День после революции 1905 года, перед войной.

Старые воспоминания о романтиках, о символистах, пародия на стилизацию, на простоту – у Потемкина.

Его герой влюблен в куклу за стеклом парикмахерской:

Я каждый вечер в час обычный
иду туда, где на углу,
у вывески «Ломбард столичный»,
могу припасть лицом к стеклу.
. . . . . . . . . . .
И там в окне, обвита шелком,
на тонкой ножке, холодна,
спиною к выставочным полкам,
меня манит к себе она.

У Потемкина есть неожиданные рифмы, перемены размеров. Знал Маяковский и Валентина Горянского, и многих других, которых, может быть, и не вспомнят. Многие из них очень похожи на Маяковского, но похожи они стали после.

У всех этих людей один голос, голос о том, что ничего не будет или будут пустяки.

И рисунки были страшные, – например, студенческое семейство: муж, некрасивая жена и ребенок, грызущий на полу человеческую берцовую кость.

Это – страшные пустяки.

Давид Бурлюк находит поэта

И вот среди них ходил Маяковский. Шло время. Маяковский разговаривал со всеми – с прохожими на улице, с товарищами, с извозчиками.

Он жил, читал стихи, ходил по улицам. Когда-то Маяковский любил Виктора Гофмана, поэта не бездарного, далеко не идущего, рассказывающего о красивом; со стихами Гофмана томился Маяковский, ходя по московским улицам. Сейчас он ходил с Бурлюком. Бурлюк доказывал Володе, что он молодой Джек Лондон.

И вот однажды Бурлюк шел ночью с Маяковским по Сретенскому бульвару. Владимир прочел стихи, то были отрывки о городе, куски, которые потом Маяковский нигде не напечатал.

– Это один мой знакомый написал.

Давид остановился и сказал:

– Да это ж вы сами и написали. Да вы же гениальный поэт!

Маяковский ушел. Утром Бурлюк встретился с ним, познакомил с кем-то и сказал:

– Не знаете? Мой гениальный друг, знаменитый поэт Маяковский.

Володя толкал его, но, отведя поэта, Бурлюк сказал:

– Теперь пишите, Володечка, а не то вы меня поставите в глупейшее положение. Не бойтесь ничего. Я буду вам давать пятьдесят копеек в день. С сегодняшнего дня вы обеспеченный человек.

Он писал стихи.
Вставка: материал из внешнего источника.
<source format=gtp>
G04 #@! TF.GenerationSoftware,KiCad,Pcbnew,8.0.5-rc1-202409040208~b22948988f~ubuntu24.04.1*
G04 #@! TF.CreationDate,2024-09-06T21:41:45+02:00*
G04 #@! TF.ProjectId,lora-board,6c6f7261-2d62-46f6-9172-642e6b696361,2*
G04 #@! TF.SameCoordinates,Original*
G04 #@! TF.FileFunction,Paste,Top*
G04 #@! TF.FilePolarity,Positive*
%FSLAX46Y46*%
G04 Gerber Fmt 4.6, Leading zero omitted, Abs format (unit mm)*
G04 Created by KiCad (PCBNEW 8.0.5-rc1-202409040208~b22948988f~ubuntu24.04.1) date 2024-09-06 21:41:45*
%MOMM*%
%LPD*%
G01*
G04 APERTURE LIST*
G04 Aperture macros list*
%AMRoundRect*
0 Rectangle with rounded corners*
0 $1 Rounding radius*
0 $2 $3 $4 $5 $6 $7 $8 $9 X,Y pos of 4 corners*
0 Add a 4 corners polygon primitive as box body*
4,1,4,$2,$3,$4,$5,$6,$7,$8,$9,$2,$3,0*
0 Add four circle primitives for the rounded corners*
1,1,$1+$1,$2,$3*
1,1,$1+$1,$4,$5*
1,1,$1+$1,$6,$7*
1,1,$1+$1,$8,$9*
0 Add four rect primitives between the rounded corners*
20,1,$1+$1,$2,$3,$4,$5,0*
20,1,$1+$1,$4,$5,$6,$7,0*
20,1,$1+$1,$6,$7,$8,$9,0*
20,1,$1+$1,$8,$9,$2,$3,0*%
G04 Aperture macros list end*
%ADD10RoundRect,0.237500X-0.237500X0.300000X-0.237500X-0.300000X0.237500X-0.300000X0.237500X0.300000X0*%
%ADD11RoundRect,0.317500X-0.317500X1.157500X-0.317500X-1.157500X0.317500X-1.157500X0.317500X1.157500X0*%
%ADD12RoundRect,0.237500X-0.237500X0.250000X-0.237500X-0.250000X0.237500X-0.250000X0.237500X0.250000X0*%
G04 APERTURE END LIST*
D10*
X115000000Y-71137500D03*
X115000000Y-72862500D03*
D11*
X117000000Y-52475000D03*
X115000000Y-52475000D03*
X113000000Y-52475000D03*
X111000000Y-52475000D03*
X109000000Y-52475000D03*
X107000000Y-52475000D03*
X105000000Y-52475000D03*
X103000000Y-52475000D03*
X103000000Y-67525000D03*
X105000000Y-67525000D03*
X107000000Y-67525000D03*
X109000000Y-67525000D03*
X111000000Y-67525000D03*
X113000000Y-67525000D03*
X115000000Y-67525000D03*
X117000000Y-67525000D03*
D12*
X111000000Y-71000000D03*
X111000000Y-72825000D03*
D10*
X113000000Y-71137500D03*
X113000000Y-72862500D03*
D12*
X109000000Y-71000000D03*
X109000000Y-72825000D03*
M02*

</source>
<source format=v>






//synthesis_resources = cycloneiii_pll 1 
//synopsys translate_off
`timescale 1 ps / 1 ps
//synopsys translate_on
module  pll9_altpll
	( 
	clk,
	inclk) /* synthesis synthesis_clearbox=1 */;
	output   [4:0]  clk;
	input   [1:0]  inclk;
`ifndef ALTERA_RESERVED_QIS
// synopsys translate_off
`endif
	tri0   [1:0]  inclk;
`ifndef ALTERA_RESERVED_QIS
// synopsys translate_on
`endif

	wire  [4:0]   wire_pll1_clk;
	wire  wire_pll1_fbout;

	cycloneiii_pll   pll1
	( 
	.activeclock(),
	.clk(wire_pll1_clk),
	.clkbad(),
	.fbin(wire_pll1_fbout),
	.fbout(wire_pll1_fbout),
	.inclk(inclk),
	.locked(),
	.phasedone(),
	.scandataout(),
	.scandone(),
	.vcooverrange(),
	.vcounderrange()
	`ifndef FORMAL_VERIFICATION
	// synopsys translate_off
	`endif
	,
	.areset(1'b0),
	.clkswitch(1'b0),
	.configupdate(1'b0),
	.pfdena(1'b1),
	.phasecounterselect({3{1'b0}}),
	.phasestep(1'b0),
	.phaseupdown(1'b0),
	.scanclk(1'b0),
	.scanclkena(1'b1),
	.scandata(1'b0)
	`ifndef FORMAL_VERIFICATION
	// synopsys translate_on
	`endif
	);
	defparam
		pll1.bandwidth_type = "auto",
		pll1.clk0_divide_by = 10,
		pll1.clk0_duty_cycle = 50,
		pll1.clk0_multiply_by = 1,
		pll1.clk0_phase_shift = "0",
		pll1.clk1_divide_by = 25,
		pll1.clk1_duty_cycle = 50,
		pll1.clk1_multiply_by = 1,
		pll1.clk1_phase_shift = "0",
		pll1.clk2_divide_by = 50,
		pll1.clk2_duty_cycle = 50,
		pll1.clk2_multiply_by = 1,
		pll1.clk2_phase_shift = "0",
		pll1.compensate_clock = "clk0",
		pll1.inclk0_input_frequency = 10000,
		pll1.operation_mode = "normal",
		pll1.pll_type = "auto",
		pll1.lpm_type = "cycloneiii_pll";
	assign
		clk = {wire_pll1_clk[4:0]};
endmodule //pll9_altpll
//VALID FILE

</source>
И Бурлюк заглядывал через плечо, хватал строчки еще горячими, переставлял их; первое стихотворение начиналось так:

Багровый и белый отброшен и скомкан,
в зеленый бросали горстями дукаты,
а черным ладоням сбежавшихся окон
раздали горящие желтые карты.
Бульварам и площади было не странно
увидеть на зданиях синие тоги.
И раньше бегущим, как желтые раны,
огни обручали браслетами ноги.[11]

Он вошел в поэзию, не изменившись, с картами, с картинами, своими и Бурлюков, с бесчисленными заявками, с недостроенным, сдвинутым, разложенным образом.

Он вдвинул образ в образ. Он работал в стихах методами тогдашней живописи.
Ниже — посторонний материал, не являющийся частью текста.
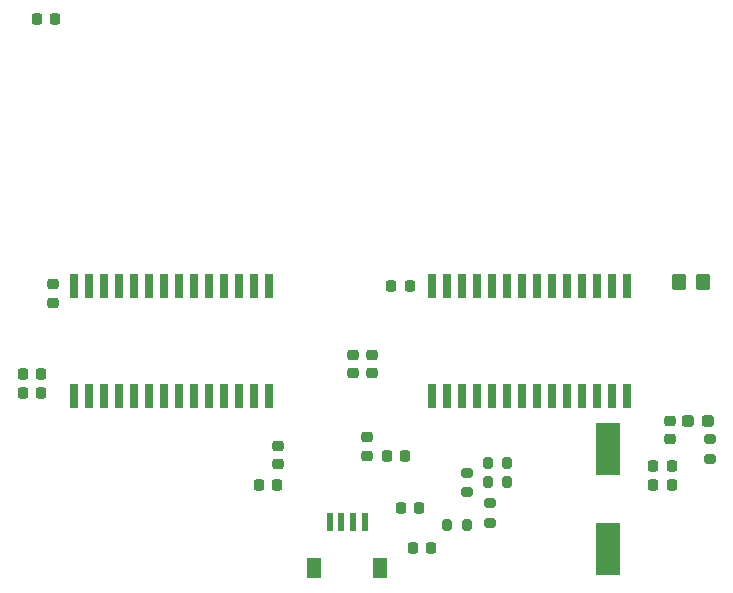
<source format=gtp>
%TF.GenerationSoftware,KiCad,Pcbnew,7.0.5*%
%TF.CreationDate,2023-08-04T21:05:34+03:00*%
%TF.ProjectId,ltp_kikad,6c74705f-6b69-46b6-9164-2e6b69636164,rev?*%
%TF.SameCoordinates,Original*%
%TF.FileFunction,Paste,Top*%
%TF.FilePolarity,Positive*%
%FSLAX46Y46*%
G04 Gerber Fmt 4.6, Leading zero omitted, Abs format (unit mm)*
G04 Created by KiCad (PCBNEW 7.0.5) date 2023-08-04 21:05:34*
%MOMM*%
%LPD*%
G01*
G04 APERTURE LIST*
G04 Aperture macros list*
%AMRoundRect*
0 Rectangle with rounded corners*
0 $1 Rounding radius*
0 $2 $3 $4 $5 $6 $7 $8 $9 X,Y pos of 4 corners*
0 Add a 4 corners polygon primitive as box body*
4,1,4,$2,$3,$4,$5,$6,$7,$8,$9,$2,$3,0*
0 Add four circle primitives for the rounded corners*
1,1,$1+$1,$2,$3*
1,1,$1+$1,$4,$5*
1,1,$1+$1,$6,$7*
1,1,$1+$1,$8,$9*
0 Add four rect primitives between the rounded corners*
20,1,$1+$1,$2,$3,$4,$5,0*
20,1,$1+$1,$4,$5,$6,$7,0*
20,1,$1+$1,$6,$7,$8,$9,0*
20,1,$1+$1,$8,$9,$2,$3,0*%
G04 Aperture macros list end*
%ADD10RoundRect,0.225000X-0.225000X-0.250000X0.225000X-0.250000X0.225000X0.250000X-0.225000X0.250000X0*%
%ADD11R,0.600000X1.550000*%
%ADD12R,1.200000X1.800000*%
%ADD13RoundRect,0.225000X0.250000X-0.225000X0.250000X0.225000X-0.250000X0.225000X-0.250000X-0.225000X0*%
%ADD14RoundRect,0.225000X-0.250000X0.225000X-0.250000X-0.225000X0.250000X-0.225000X0.250000X0.225000X0*%
%ADD15RoundRect,0.225000X0.225000X0.250000X-0.225000X0.250000X-0.225000X-0.250000X0.225000X-0.250000X0*%
%ADD16R,0.650000X2.100000*%
%ADD17RoundRect,0.200000X-0.275000X0.200000X-0.275000X-0.200000X0.275000X-0.200000X0.275000X0.200000X0*%
%ADD18RoundRect,0.200000X0.200000X0.275000X-0.200000X0.275000X-0.200000X-0.275000X0.200000X-0.275000X0*%
%ADD19RoundRect,0.200000X-0.200000X-0.275000X0.200000X-0.275000X0.200000X0.275000X-0.200000X0.275000X0*%
%ADD20RoundRect,0.200000X0.275000X-0.200000X0.275000X0.200000X-0.275000X0.200000X-0.275000X-0.200000X0*%
%ADD21R,2.000000X4.500000*%
%ADD22RoundRect,0.250000X-0.350000X-0.450000X0.350000X-0.450000X0.350000X0.450000X-0.350000X0.450000X0*%
%ADD23RoundRect,0.237500X0.287500X0.237500X-0.287500X0.237500X-0.287500X-0.237500X0.287500X-0.237500X0*%
G04 APERTURE END LIST*
D10*
%TO.C,C11*%
X155612000Y-103200000D03*
X157162000Y-103200000D03*
%TD*%
D11*
%TO.C,J1*%
X149587000Y-104400000D03*
X150587000Y-104400000D03*
X151587000Y-104400000D03*
X152587000Y-104400000D03*
D12*
X148287000Y-108275000D03*
X153887000Y-108275000D03*
%TD*%
D13*
%TO.C,C9*%
X145187000Y-99450000D03*
X145187000Y-97900000D03*
%TD*%
D14*
%TO.C,C7*%
X153187000Y-90225000D03*
X153187000Y-91775000D03*
%TD*%
D15*
%TO.C,C5*%
X125162000Y-93400000D03*
X123612000Y-93400000D03*
%TD*%
D14*
%TO.C,C13*%
X126187000Y-84250000D03*
X126187000Y-85800000D03*
%TD*%
D16*
%TO.C,IC1*%
X127988900Y-93661600D03*
X129258900Y-93661600D03*
X130528900Y-93661600D03*
X131798900Y-93661600D03*
X133068900Y-93661600D03*
X134338900Y-93661600D03*
X135608900Y-93661600D03*
X136878900Y-93661600D03*
X138148900Y-93661600D03*
X139418900Y-93661600D03*
X140688900Y-93661600D03*
X141958900Y-93661600D03*
X143228900Y-93661600D03*
X144498900Y-93661600D03*
X144498900Y-84361600D03*
X143228900Y-84361600D03*
X141958900Y-84361600D03*
X140688900Y-84361600D03*
X139418900Y-84361600D03*
X138148900Y-84361600D03*
X136878900Y-84361600D03*
X135608900Y-84361600D03*
X134338900Y-84361600D03*
X133068900Y-84361600D03*
X131798900Y-84361600D03*
X130528900Y-84361600D03*
X129258900Y-84361600D03*
X127988900Y-84361600D03*
%TD*%
D14*
%TO.C,C2*%
X151587000Y-90225000D03*
X151587000Y-91775000D03*
%TD*%
D17*
%TO.C,R13*%
X161187000Y-100175000D03*
X161187000Y-101825000D03*
%TD*%
D18*
%TO.C,R10*%
X161212000Y-104600000D03*
X159562000Y-104600000D03*
%TD*%
D19*
%TO.C,R12*%
X162962000Y-101000000D03*
X164612000Y-101000000D03*
%TD*%
D10*
%TO.C,C1*%
X123612000Y-91800000D03*
X125162000Y-91800000D03*
%TD*%
%TO.C,C19*%
X156612000Y-106600000D03*
X158162000Y-106600000D03*
%TD*%
D13*
%TO.C,C17*%
X152787000Y-98750000D03*
X152787000Y-97200000D03*
%TD*%
D20*
%TO.C,R14*%
X163187000Y-104425000D03*
X163187000Y-102775000D03*
%TD*%
D10*
%TO.C,C6*%
X124812000Y-61800000D03*
X126362000Y-61800000D03*
%TD*%
D15*
%TO.C,C8*%
X145162000Y-101200000D03*
X143612000Y-101200000D03*
%TD*%
%TO.C,C12*%
X156362000Y-84400000D03*
X154812000Y-84400000D03*
%TD*%
D20*
%TO.C,R15*%
X181787000Y-99025000D03*
X181787000Y-97375000D03*
%TD*%
D10*
%TO.C,C24*%
X177012000Y-99600000D03*
X178562000Y-99600000D03*
%TD*%
D13*
%TO.C,C22*%
X178387000Y-97375000D03*
X178387000Y-95825000D03*
%TD*%
D19*
%TO.C,R11*%
X162962000Y-99400000D03*
X164612000Y-99400000D03*
%TD*%
D10*
%TO.C,C23*%
X177012000Y-101200000D03*
X178562000Y-101200000D03*
%TD*%
D21*
%TO.C,Y1*%
X173187000Y-98150000D03*
X173187000Y-106650000D03*
%TD*%
D16*
%TO.C,IC2*%
X158258900Y-93661600D03*
X159528900Y-93661600D03*
X160798900Y-93661600D03*
X162068900Y-93661600D03*
X163338900Y-93661600D03*
X164608900Y-93661600D03*
X165878900Y-93661600D03*
X167148900Y-93661600D03*
X168418900Y-93661600D03*
X169688900Y-93661600D03*
X170958900Y-93661600D03*
X172228900Y-93661600D03*
X173498900Y-93661600D03*
X174768900Y-93661600D03*
X174768900Y-84361600D03*
X173498900Y-84361600D03*
X172228900Y-84361600D03*
X170958900Y-84361600D03*
X169688900Y-84361600D03*
X168418900Y-84361600D03*
X167148900Y-84361600D03*
X165878900Y-84361600D03*
X164608900Y-84361600D03*
X163338900Y-84361600D03*
X162068900Y-84361600D03*
X160798900Y-84361600D03*
X159528900Y-84361600D03*
X158258900Y-84361600D03*
%TD*%
D10*
%TO.C,C10*%
X154412000Y-98800000D03*
X155962000Y-98800000D03*
%TD*%
D22*
%TO.C,R9*%
X179187000Y-84000000D03*
X181187000Y-84000000D03*
%TD*%
D23*
%TO.C,PWR1*%
X181662000Y-95800000D03*
X179912000Y-95800000D03*
%TD*%
M02*

</source>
Угрюмый дождь скосил глаза,
А за
решеткой
четкой
железной мысли проводов —
перина.
И на нее
встающих звезд
легко оперлись ноги.
Но ги-
бель фонарей,
царей
в короне газа,
для глаза
сделала больней
враждующий букет бульварных проституток.[12]

Бурлюк не много умел, но он видел Хлебникова. Недавно еще к нему упал с неба и не разбился Василий Каменский, поэт немалый. А главное – Бурлюк был теоретиком, он знал, как можно экспериментировать; он мало умел, но сейчас он видел, как другой осуществляет то, чего не мог сделать сам Бурлюк.

Стихи рождались.

Но и не было бы Маяковского, если бы не было камеры 103. В той камере сидел Маяковский, читал книги. Мальчиком носил он революционные прокламации, прочел их, давно была потеряна связь с товарищами. Но у Маяковского была своя, хотя бы схематическая, карта мира и план истории.

Пришел не Потемкин, и не Валентин Горянский, и даже не Давид Бурлюк, пришел человек с ответственностью за мир, до диспутов в Политехническом музее знавший собрания у булочников, партийный спор, привыкший представлять, что за слово платят тюрьмой и ссылкой.